Ecology Haunted House Camp
Mon, Sep 30
|Ocean Springs
Calling Pascagoula-Gautier middle school students for a FREE five-day art and science camp during District Fall Intercession.
Time & Location
Sep 30, 2024, 9:00 AM – Oct 04, 2024, 4:00 PM
Ocean Springs, 510 Washington Ave, Ocean Springs, MS 39564, USA
About The Event
MON, SEP 30 - FRI, OCT 4 | 9AM-4PM DAILY | Walter Anderson Museum of Art in Ocean Springs, MS
Calling Pascagoula-Gautier middle school students for a FREE five-day art and science camp during the District's Fall Intercession.
Free Registration includes drinks, snacks, and up to $150 travel stipend for mileage given at the end of the week. Lunch not included, so please bring your own!
Multidisciplinary artist Molly Shea works with students to construct Strange Planet, a haunted house inspired by ecological terrors that plague the coast. Projects include character construction, installation art, painting, and science-art hybrid practices.

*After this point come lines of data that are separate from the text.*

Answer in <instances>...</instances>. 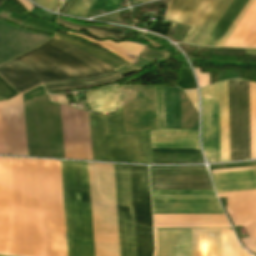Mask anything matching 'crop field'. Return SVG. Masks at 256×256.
<instances>
[{
	"mask_svg": "<svg viewBox=\"0 0 256 256\" xmlns=\"http://www.w3.org/2000/svg\"><path fill=\"white\" fill-rule=\"evenodd\" d=\"M218 193L256 189V170L212 175Z\"/></svg>",
	"mask_w": 256,
	"mask_h": 256,
	"instance_id": "92a150f3",
	"label": "crop field"
},
{
	"mask_svg": "<svg viewBox=\"0 0 256 256\" xmlns=\"http://www.w3.org/2000/svg\"><path fill=\"white\" fill-rule=\"evenodd\" d=\"M158 129L165 128V112L162 87H154Z\"/></svg>",
	"mask_w": 256,
	"mask_h": 256,
	"instance_id": "120bbe31",
	"label": "crop field"
},
{
	"mask_svg": "<svg viewBox=\"0 0 256 256\" xmlns=\"http://www.w3.org/2000/svg\"><path fill=\"white\" fill-rule=\"evenodd\" d=\"M152 148L200 149L198 132L185 130L150 131Z\"/></svg>",
	"mask_w": 256,
	"mask_h": 256,
	"instance_id": "bc2a9ffb",
	"label": "crop field"
},
{
	"mask_svg": "<svg viewBox=\"0 0 256 256\" xmlns=\"http://www.w3.org/2000/svg\"><path fill=\"white\" fill-rule=\"evenodd\" d=\"M158 254L157 256H192L191 229H157ZM157 235L154 229L157 253Z\"/></svg>",
	"mask_w": 256,
	"mask_h": 256,
	"instance_id": "733c2abd",
	"label": "crop field"
},
{
	"mask_svg": "<svg viewBox=\"0 0 256 256\" xmlns=\"http://www.w3.org/2000/svg\"><path fill=\"white\" fill-rule=\"evenodd\" d=\"M255 167H245V168H235V169H225V170H215V171H211L212 174H216V173H226V172H235V171H245V170H255Z\"/></svg>",
	"mask_w": 256,
	"mask_h": 256,
	"instance_id": "d23c7cc5",
	"label": "crop field"
},
{
	"mask_svg": "<svg viewBox=\"0 0 256 256\" xmlns=\"http://www.w3.org/2000/svg\"><path fill=\"white\" fill-rule=\"evenodd\" d=\"M154 228L230 227L225 215H153Z\"/></svg>",
	"mask_w": 256,
	"mask_h": 256,
	"instance_id": "4a817a6b",
	"label": "crop field"
},
{
	"mask_svg": "<svg viewBox=\"0 0 256 256\" xmlns=\"http://www.w3.org/2000/svg\"><path fill=\"white\" fill-rule=\"evenodd\" d=\"M171 53L168 48L161 51H154L147 47L144 52L141 54L140 58L146 59L148 61H155L157 59L163 60L169 57Z\"/></svg>",
	"mask_w": 256,
	"mask_h": 256,
	"instance_id": "028f5c9d",
	"label": "crop field"
},
{
	"mask_svg": "<svg viewBox=\"0 0 256 256\" xmlns=\"http://www.w3.org/2000/svg\"><path fill=\"white\" fill-rule=\"evenodd\" d=\"M184 93L189 98V100L191 101V103L194 105V107L196 108V110L198 112V94H197V91L196 90H187V91H184Z\"/></svg>",
	"mask_w": 256,
	"mask_h": 256,
	"instance_id": "5d738f31",
	"label": "crop field"
},
{
	"mask_svg": "<svg viewBox=\"0 0 256 256\" xmlns=\"http://www.w3.org/2000/svg\"><path fill=\"white\" fill-rule=\"evenodd\" d=\"M201 140L208 163L220 162L218 83L201 90Z\"/></svg>",
	"mask_w": 256,
	"mask_h": 256,
	"instance_id": "d1516ede",
	"label": "crop field"
},
{
	"mask_svg": "<svg viewBox=\"0 0 256 256\" xmlns=\"http://www.w3.org/2000/svg\"><path fill=\"white\" fill-rule=\"evenodd\" d=\"M239 245L233 231L222 229V256H250Z\"/></svg>",
	"mask_w": 256,
	"mask_h": 256,
	"instance_id": "bd1437ed",
	"label": "crop field"
},
{
	"mask_svg": "<svg viewBox=\"0 0 256 256\" xmlns=\"http://www.w3.org/2000/svg\"><path fill=\"white\" fill-rule=\"evenodd\" d=\"M85 94L88 105L93 109V112L114 110V99L117 97V92L114 86L86 92Z\"/></svg>",
	"mask_w": 256,
	"mask_h": 256,
	"instance_id": "4177f3b9",
	"label": "crop field"
},
{
	"mask_svg": "<svg viewBox=\"0 0 256 256\" xmlns=\"http://www.w3.org/2000/svg\"><path fill=\"white\" fill-rule=\"evenodd\" d=\"M58 24L64 25L72 30L78 31L80 28L84 27L88 31L91 32L92 35L97 37H113L114 39H121L123 30L122 28L118 27H104V26H91V25H81L69 22L64 20L60 17L57 18Z\"/></svg>",
	"mask_w": 256,
	"mask_h": 256,
	"instance_id": "d3111659",
	"label": "crop field"
},
{
	"mask_svg": "<svg viewBox=\"0 0 256 256\" xmlns=\"http://www.w3.org/2000/svg\"><path fill=\"white\" fill-rule=\"evenodd\" d=\"M152 153H201L200 150L152 149Z\"/></svg>",
	"mask_w": 256,
	"mask_h": 256,
	"instance_id": "c21b1889",
	"label": "crop field"
},
{
	"mask_svg": "<svg viewBox=\"0 0 256 256\" xmlns=\"http://www.w3.org/2000/svg\"><path fill=\"white\" fill-rule=\"evenodd\" d=\"M0 254L17 255L10 158L0 157Z\"/></svg>",
	"mask_w": 256,
	"mask_h": 256,
	"instance_id": "28ad6ade",
	"label": "crop field"
},
{
	"mask_svg": "<svg viewBox=\"0 0 256 256\" xmlns=\"http://www.w3.org/2000/svg\"><path fill=\"white\" fill-rule=\"evenodd\" d=\"M250 48H256V39H255V41L253 42V44L250 46Z\"/></svg>",
	"mask_w": 256,
	"mask_h": 256,
	"instance_id": "dbb93151",
	"label": "crop field"
},
{
	"mask_svg": "<svg viewBox=\"0 0 256 256\" xmlns=\"http://www.w3.org/2000/svg\"><path fill=\"white\" fill-rule=\"evenodd\" d=\"M119 0H94L90 9L116 10Z\"/></svg>",
	"mask_w": 256,
	"mask_h": 256,
	"instance_id": "e1f06a70",
	"label": "crop field"
},
{
	"mask_svg": "<svg viewBox=\"0 0 256 256\" xmlns=\"http://www.w3.org/2000/svg\"><path fill=\"white\" fill-rule=\"evenodd\" d=\"M141 70L142 69H140V68H138V67L133 65L131 67H128V68H125V69L121 70L120 72H121V74L123 76H125V75H129V74L137 73V72H139Z\"/></svg>",
	"mask_w": 256,
	"mask_h": 256,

Over the course of a weeklong engagement, students will construct an immersive nature-inspired installation at the Walter Anderson Museum of Art that creates a contained space for meditation, reflection, and performance. Inspired by Walter Anderson’s mural-covered “Little Room”—the artist’s private space that conceptualized a never-ending day through a kaleidoscopic composition of coastal flora and fauna—Strange Planet encourages mindfulness and directed action in the face of uncertain climate threat. Strange Planet contains multi-dimensional and multimedia depictions of coastal landscapes, animals, and plants, informed by conversations with naturalists, scientists, and community advocates. Once constructed, the public will be invited to enter and interact with the structure, further activated through student performances and community dialogue.
“I am continuously arriving from some strange planet and everything I see is new and strange. When I feel the beauty of a flower or the trunk of a tree I am at once inducted into a world of three dimensions and have a sense of form which is the opposite of artificial forms and conventions.” —Walter Inglis Anderson (1903-1965)
About the artist
Molly Jo Shea (b. 1989) is a first generation Los Angelino, now living in Mississippi. She is a performer, ceramicist, and part-time con man. She received her master’s degree at Cal Arts in integrated media in 2019 and her BFA from the School of the Art Institute of Chicago in sculpture and new media. When she is not trying to learn how to fish by the casinos in Biloxi, she’s training to squash watermelons with her thighs and is Miss Information at the Ohr-O’Keefe Museum of Art.
Made possible with funding from the National Academy of Sciences and Ingalls Shipbuilding.